10 atomic recall cards. Export to Anki and let spaced repetition do its slow work.

In Anki: File → Import, choose this TSV, set field separator to Tab, deck = Tokens to Embodied Minds · Ch 23, note type = Basic.

Front	Back
What is a trace in the context of LLM observability?	A span tree rooted at a top-level request. Each span represents one unit of work (LLM call, tool call, retrieval) and captures inputs, outputs, latency, and cost.
What is the regression gate in a CI/CD pipeline for LLM systems?	An automated test that runs the full labeled eval set after every change and blocks deployment if any metric drops more than a threshold (typically 2%) from the baseline.
Why must eval sets be built from production traces, not synthetic data?	Synthetic labels from the same LLM you are evaluating are self-referential — the model grades its own homework. Production traces contain real user queries and real failure modes that synthetic generation does not cover.
What does LLM-as-judge calibration mean and how do you measure it?	Measuring the judge's agreement rate with human labels on a held-out set (50 examples minimum). A judge with less than 70% agreement with human labels should not be used for production evals.

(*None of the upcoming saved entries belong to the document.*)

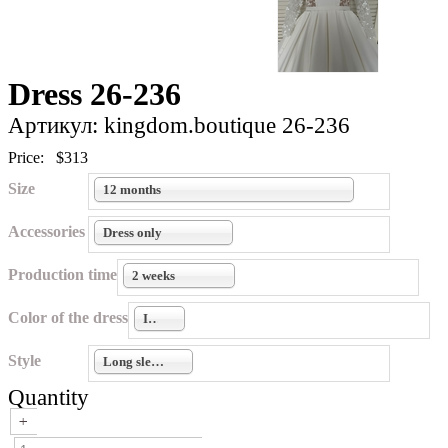
Dress 26-236
Артикул: kingdom.boutique 26-236
Price:
$313
Size
12 months
Accessories
Dress only
Production time
2 weeks
Color of the dress
Ivory
Style
Long sleeves
Quantity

What is distribution shift in the context of production RAG systems and how do online evals detect it?	Distribution shift: real user query distribution drifts from the labeled eval set, so offline evals stay green while production quality degrades. Online eval samples 5% of production traffic, runs LLM-as-judge, and alerts when scores drift more than 10% from the rolling baseline.

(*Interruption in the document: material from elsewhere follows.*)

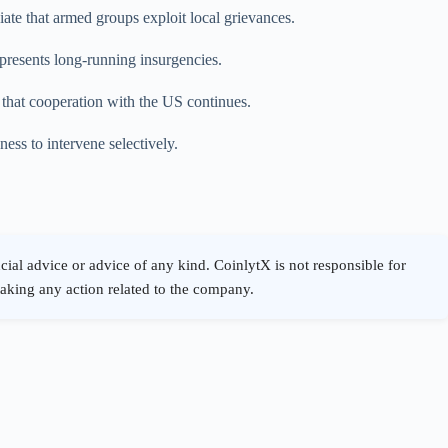
ate that armed groups exploit local grievances.
o presents long-running insurgencies.
s that cooperation with the US continues.
ness to intervene selectively.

Name four LLM observability tools and their primary differentiator.	Langfuse (open-source, self-hostable, best LangGraph integration), LangSmith (LangChain hosted, tightest LangChain ecosystem integration), Arize Phoenix (strong for both LLM and traditional ML monitoring), W&B Weave (best if you use W&B Experiments for fine-tuning runs).

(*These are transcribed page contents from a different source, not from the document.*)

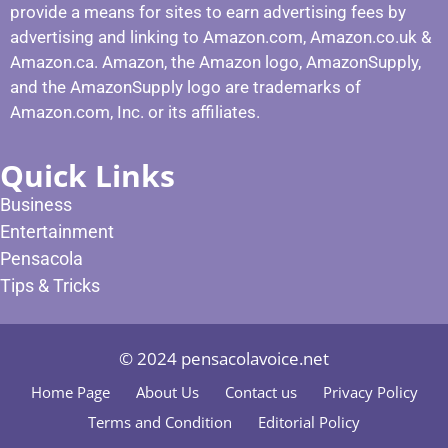
provide a means for sites to earn advertising fees by
advertising and linking to Amazon.com, Amazon.co.uk &
Amazon.ca. Amazon, the Amazon logo, AmazonSupply,
and the AmazonSupply logo are trademarks of
Amazon.com, Inc. or its affiliates.
Quick Links
Business
Entertainment
Pensacola
Tips & Tricks
© 2024 pensacolavoice.net
Home Page
About Us
Contact us
Privacy Policy
Terms and Condition
Editorial Policy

What does faithfulness drift in a DealLens eval suite signal?	The RAG pipeline is retrieving less relevant context — likely because the deal memo distribution has shifted (new sectors, structures) and the retrieval index or embeddings no longer represent current traffic. Triggers a re-labeling sprint and retrieval pipeline review.
What is the robotics equivalent of LangSmith trace viewing?	Rerun.io — a visual trajectory replay interface for ROS 2 bags. ROS 2 bags are the equivalent of LLM traces (capturing every sensor reading, actuator command, and policy output).
How many production traces should a labeled eval set contain?	200–500 for a production system. Fewer than 100 gives insufficient statistical power to detect 2% regressions reliably. More than 1,000 is rarely needed for a focused system like DealLens.
What is the primary use of Arize Phoenix for an engineer building both DealLens and a humanoid policy?	Phoenix supports LLM tracing and traditional ML model monitoring in the same UI — relevant if DealLens trains custom scoring heads or if the humanoid policy includes a vision model with performance metrics to track alongside LLM traces.